* [Problem to work on] Every line from the line containing "463 12 278.2" to the end of the data must appear in the answer exactly as it appears there, and nothing else.

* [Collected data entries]
-.-.-
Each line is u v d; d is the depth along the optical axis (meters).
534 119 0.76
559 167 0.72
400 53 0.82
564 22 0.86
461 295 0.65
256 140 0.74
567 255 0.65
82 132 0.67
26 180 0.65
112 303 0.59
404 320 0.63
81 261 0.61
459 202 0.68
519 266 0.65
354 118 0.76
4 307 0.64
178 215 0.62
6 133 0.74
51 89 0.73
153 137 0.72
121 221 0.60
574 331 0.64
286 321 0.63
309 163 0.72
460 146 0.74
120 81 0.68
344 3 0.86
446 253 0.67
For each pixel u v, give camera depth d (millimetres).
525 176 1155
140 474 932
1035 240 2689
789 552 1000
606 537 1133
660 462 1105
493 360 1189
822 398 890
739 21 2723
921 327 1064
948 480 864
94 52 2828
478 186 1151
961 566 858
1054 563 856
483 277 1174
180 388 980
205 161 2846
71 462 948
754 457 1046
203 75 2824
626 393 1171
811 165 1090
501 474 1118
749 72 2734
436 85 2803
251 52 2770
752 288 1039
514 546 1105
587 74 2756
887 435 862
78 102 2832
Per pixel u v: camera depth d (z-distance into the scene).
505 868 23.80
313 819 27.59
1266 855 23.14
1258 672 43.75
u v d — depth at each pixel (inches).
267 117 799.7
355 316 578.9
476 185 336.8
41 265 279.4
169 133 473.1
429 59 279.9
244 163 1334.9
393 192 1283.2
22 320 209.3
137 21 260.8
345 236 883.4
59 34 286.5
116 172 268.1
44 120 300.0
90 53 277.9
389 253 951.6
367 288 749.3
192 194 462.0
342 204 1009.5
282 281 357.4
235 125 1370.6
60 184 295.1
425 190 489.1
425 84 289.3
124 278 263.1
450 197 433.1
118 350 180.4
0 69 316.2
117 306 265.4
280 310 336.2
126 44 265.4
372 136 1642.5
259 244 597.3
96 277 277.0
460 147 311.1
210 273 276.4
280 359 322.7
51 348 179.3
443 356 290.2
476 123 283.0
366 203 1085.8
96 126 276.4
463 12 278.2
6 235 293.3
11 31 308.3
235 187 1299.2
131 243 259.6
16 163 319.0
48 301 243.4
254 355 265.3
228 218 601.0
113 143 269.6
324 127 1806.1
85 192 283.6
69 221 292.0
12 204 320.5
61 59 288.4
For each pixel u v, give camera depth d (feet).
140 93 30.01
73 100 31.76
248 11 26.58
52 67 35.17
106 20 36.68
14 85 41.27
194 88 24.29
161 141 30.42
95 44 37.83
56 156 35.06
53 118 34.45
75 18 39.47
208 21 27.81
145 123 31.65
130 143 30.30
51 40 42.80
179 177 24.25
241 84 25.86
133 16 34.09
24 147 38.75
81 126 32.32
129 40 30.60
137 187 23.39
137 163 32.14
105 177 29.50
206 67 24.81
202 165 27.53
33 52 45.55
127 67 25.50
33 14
-.-.-
* [Answer space]
463 12 278.2
6 235 293.3
11 31 308.3
235 187 1299.2
131 243 259.6
16 163 319.0
48 301 243.4
254 355 265.3
228 218 601.0
113 143 269.6
324 127 1806.1
85 192 283.6
69 221 292.0
12 204 320.5
61 59 288.4
For each pixel u v, give camera depth d (feet).
140 93 30.01
73 100 31.76
248 11 26.58
52 67 35.17
106 20 36.68
14 85 41.27
194 88 24.29
161 141 30.42
95 44 37.83
56 156 35.06
53 118 34.45
75 18 39.47
208 21 27.81
145 123 31.65
130 143 30.30
51 40 42.80
179 177 24.25
241 84 25.86
133 16 34.09
24 147 38.75
81 126 32.32
129 40 30.60
137 187 23.39
137 163 32.14
105 177 29.50
206 67 24.81
202 165 27.53
33 52 45.55
127 67 25.50
33 14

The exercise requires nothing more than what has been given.